- **Entries provided**:
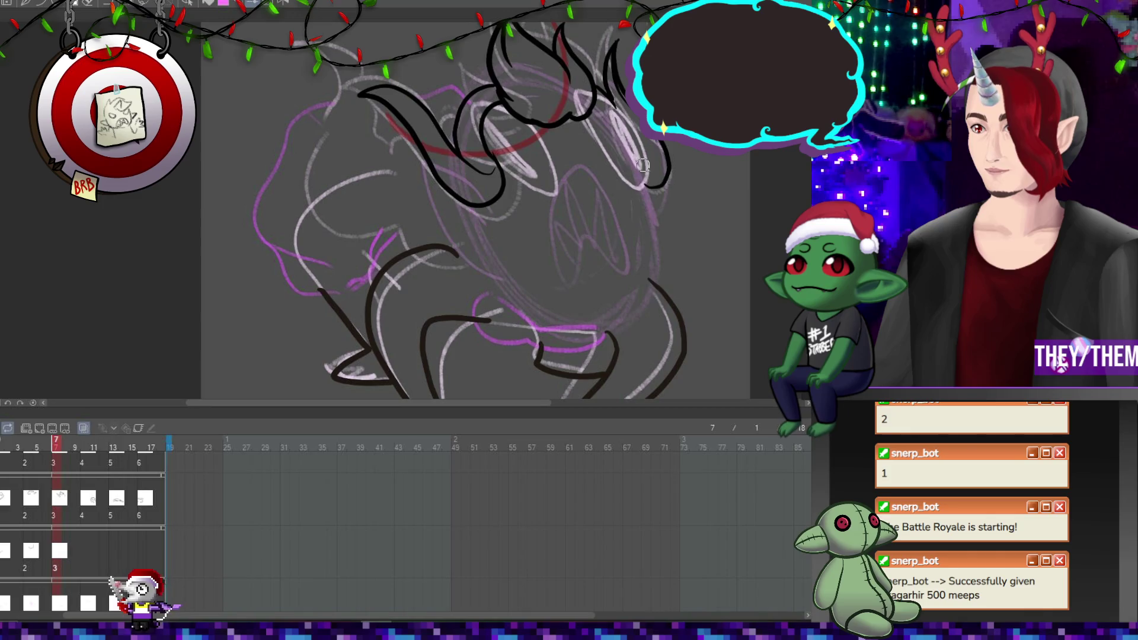
pyautogui.moveTo(648, 203)
pyautogui.mouseDown()
pyautogui.moveTo(652, 243)
pyautogui.moveTo(628, 318)
pyautogui.moveTo(601, 333)
pyautogui.moveTo(495, 278)
pyautogui.moveTo(469, 221)
pyautogui.moveTo(476, 193)
pyautogui.mouseUp()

- **Problem to solve**: Copy out all the entries exactly. Images stay out of the copy.

- **Result of this exercise**:
pyautogui.moveTo(648, 203)
pyautogui.mouseDown()
pyautogui.moveTo(652, 243)
pyautogui.moveTo(628, 318)
pyautogui.moveTo(601, 333)
pyautogui.moveTo(495, 278)
pyautogui.moveTo(469, 221)
pyautogui.moveTo(476, 193)
pyautogui.mouseUp()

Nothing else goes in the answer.